Kerry missed 77.3% of the vote.
Edwards 45%


http://projects.washingtonpost.com/congress/108/senate/vote-missers/
0 Replies
 
FreeDuck
 
  1  
Mon 17 Mar, 2008 08:04 pm
Ah, jinx, maporsche. It's a pretty cool resource, eh?
0 Replies
 
nimh
 
  1  
Mon 17 Mar, 2008 08:12 pm
FreeDuck wrote:
Found some of what I was looking for here. Apparently he missed 37.5% of the votes for the current congress. I noticed John McCain missed 56%.

maporsche wrote:
Oh, I guess Clinton missed fewer votes. Can't use that one to favor Obama.

Current Congress
Obama missed 37.4%
Clinton missed 26.8%

[..] http://projects.washingtonpost.com/congress/110/senate/vote-missers/

maporsche wrote:
In the 109th Congress Obama missed 11 votes, Clinton missed 16 so he did beat her there.

FreeDuck wrote:
From the same source, he missed 1.7% in the last congress.

maporsche wrote:
For more perspective, during the last presidential run.

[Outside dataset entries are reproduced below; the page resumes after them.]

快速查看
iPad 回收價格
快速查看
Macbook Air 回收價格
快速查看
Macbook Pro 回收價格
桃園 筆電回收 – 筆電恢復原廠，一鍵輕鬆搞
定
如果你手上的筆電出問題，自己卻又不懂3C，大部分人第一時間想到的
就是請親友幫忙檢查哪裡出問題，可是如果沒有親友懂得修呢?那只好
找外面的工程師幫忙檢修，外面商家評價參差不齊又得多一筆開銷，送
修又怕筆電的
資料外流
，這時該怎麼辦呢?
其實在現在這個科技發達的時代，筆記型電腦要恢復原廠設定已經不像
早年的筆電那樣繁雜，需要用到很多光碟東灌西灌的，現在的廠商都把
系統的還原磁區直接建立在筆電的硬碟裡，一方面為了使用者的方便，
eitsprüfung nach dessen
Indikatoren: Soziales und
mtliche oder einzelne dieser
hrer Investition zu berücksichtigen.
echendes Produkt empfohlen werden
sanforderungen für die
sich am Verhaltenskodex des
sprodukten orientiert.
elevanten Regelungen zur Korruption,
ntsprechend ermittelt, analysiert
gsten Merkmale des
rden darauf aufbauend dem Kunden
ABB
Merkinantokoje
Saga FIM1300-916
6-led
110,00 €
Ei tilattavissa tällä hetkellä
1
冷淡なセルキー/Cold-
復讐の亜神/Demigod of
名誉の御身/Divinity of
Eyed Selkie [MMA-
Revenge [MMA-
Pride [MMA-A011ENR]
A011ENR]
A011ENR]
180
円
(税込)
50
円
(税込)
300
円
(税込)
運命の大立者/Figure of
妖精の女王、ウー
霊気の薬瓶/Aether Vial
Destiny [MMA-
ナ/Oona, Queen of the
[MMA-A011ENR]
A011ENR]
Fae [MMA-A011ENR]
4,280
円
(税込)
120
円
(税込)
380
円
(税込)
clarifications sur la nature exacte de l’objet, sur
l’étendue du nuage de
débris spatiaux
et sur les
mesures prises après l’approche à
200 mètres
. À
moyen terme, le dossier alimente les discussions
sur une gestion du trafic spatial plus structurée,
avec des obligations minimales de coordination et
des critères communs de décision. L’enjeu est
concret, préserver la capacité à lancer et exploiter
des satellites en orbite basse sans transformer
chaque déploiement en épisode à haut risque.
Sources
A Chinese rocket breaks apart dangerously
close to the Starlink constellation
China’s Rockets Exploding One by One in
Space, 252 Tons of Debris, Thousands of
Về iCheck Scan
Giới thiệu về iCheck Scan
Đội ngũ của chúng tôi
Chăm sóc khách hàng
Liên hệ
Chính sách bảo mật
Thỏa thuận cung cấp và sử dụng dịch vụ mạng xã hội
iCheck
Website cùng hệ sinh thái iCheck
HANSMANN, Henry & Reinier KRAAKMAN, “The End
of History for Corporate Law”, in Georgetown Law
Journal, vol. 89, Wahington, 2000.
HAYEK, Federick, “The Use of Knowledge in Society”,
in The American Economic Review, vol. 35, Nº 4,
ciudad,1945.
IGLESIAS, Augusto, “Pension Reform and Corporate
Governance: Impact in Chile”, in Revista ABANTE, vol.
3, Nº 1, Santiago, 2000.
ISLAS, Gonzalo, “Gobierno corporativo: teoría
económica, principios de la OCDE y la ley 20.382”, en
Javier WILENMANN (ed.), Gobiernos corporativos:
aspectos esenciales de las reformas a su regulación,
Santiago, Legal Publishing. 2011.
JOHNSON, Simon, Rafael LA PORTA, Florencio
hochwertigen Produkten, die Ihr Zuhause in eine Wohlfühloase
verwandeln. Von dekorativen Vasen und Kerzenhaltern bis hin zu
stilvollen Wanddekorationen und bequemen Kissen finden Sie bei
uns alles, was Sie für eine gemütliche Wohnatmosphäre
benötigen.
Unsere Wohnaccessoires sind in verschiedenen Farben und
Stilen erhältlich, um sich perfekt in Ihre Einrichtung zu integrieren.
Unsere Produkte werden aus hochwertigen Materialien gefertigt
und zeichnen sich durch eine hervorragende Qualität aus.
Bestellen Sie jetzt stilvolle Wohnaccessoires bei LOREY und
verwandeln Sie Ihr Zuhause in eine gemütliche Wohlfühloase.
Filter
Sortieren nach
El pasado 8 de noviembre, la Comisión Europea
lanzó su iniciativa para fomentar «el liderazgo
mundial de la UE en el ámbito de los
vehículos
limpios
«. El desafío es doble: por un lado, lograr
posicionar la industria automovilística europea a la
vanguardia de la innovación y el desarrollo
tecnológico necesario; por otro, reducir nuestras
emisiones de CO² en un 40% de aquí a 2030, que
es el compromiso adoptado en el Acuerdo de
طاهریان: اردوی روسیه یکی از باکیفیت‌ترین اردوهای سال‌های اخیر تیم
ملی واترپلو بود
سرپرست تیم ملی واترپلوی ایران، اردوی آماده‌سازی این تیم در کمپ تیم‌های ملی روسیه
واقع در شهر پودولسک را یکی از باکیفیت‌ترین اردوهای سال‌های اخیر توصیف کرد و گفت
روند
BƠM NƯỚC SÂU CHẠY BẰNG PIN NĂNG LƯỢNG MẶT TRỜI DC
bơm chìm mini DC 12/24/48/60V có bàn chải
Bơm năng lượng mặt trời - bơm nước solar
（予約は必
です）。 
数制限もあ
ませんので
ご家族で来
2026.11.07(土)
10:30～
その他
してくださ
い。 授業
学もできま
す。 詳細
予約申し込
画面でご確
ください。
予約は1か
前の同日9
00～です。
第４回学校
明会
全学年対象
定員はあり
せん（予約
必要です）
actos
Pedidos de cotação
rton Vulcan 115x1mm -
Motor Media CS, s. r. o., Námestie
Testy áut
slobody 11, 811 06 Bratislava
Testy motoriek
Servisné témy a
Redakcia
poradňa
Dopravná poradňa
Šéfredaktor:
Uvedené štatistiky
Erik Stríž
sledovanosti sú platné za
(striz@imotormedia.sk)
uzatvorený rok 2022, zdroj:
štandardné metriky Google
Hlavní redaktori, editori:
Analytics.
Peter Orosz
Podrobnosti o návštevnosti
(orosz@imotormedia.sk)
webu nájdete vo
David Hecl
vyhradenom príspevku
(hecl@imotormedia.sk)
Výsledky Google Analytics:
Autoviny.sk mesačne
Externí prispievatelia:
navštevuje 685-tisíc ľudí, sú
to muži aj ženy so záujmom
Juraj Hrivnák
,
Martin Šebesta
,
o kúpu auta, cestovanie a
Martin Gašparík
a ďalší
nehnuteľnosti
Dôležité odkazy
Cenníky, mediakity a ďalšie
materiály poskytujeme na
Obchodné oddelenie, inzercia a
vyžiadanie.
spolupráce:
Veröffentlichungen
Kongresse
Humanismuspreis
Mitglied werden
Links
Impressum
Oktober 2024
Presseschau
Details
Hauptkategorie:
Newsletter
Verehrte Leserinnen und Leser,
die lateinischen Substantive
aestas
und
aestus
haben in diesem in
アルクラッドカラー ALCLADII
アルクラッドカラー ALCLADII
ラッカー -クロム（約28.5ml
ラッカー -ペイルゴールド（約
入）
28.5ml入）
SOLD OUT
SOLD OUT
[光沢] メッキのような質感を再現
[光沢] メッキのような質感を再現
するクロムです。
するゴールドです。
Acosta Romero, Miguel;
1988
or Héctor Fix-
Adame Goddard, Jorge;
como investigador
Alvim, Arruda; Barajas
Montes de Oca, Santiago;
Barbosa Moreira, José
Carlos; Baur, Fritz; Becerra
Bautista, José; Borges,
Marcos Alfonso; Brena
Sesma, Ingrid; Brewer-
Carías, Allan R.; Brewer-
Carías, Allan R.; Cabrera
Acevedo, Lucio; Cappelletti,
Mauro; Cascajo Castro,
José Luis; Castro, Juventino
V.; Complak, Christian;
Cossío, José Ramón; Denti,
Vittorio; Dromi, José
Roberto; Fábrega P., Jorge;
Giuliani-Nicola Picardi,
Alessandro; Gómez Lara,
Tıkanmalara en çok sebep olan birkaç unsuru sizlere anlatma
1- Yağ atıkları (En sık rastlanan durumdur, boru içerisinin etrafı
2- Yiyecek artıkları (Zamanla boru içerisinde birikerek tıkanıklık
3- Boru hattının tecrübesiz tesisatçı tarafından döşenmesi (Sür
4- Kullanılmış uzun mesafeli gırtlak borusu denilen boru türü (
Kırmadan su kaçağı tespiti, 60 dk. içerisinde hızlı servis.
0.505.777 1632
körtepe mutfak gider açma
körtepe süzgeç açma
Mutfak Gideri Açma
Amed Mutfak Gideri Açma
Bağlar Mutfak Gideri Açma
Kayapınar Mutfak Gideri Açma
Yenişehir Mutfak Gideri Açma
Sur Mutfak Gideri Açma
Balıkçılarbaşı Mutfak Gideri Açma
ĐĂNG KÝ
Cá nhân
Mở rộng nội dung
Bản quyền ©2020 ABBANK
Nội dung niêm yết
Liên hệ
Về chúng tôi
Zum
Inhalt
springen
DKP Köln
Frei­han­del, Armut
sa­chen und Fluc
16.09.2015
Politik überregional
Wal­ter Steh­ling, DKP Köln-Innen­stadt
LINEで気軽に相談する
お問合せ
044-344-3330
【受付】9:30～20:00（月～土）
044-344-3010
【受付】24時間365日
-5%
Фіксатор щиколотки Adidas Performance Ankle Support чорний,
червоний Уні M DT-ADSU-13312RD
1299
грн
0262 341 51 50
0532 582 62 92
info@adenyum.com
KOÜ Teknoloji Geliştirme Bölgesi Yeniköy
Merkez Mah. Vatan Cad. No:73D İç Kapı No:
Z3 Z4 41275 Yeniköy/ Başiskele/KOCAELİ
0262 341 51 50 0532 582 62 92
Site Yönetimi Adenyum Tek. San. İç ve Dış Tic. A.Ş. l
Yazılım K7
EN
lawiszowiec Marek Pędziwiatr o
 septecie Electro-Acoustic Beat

Kerry missed 77.3% of the vote.
Edwards 45%

http://projects.washingtonpost.com/congress/108/senate/vote-missers/


-----------------------------

OK, interesting info. Thank you both for doing the digging. (I'm a little embarassed now for not looking anything up myself, beyond where Au's quote came from.).

So, if I may summarise:

  • The people who are running for President missed a lot of votes while they were running for President. (McCain the most, Hillary the least, but all of 'em rather many.)
  • This is no different from what usually happens (see Kerry and Edwards)
  • Back when they werent running for President yet, they didnt miss many votes at all.
  • It seems like votes they missed were often "safe" ones.
Is that it?

Au1929, what relevance does this have, then?
0 Replies
 
maporsche
 
  1  
Mon 17 Mar, 2008 08:12 pm
FreeDuck wrote:
Ah, jinx, maporsche. It's a pretty cool resource, eh?


It is, I wish it were easier to sort the missed votes (based on importance).
0 Replies
 
cicerone imposter
 
  1  
Mon 17 Mar, 2008 08:18 pm
What bothers me more is that the conservatives use these numbers to show only Obama's voting record while ignoring McCain's. That's part and parcel of dirty pool in any campaign, but most Americans will not doe the necessary research to learn the "truth," and mark Obama down as lazy or nonperforming his responsibility as a senator.
0 Replies
 
FreeDuck
 
  1  
Mon 17 Mar, 2008 08:21 pm
maporsche wrote:
FreeDuck wrote:
Ah, jinx, maporsche. It's a pretty cool resource, eh?


It is, I wish it were easier to sort the missed votes (based on importance).


It is really hard to determine which votes are important. Some of them look procedural and some look important, but the votes don't necessarily directly correlate to the passage of legislation, so it's hard to tell.